[Data excerpts]
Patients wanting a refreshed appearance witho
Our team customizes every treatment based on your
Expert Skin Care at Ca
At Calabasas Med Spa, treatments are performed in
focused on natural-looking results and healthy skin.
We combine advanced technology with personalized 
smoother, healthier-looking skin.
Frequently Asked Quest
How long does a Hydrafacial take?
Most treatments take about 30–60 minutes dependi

_Activity_
Filter the entries above and keep only the lines with the word "take".

_Solved exercise_
How long does a Hydrafacial take?
Most treatments take about 30–60 minutes dependi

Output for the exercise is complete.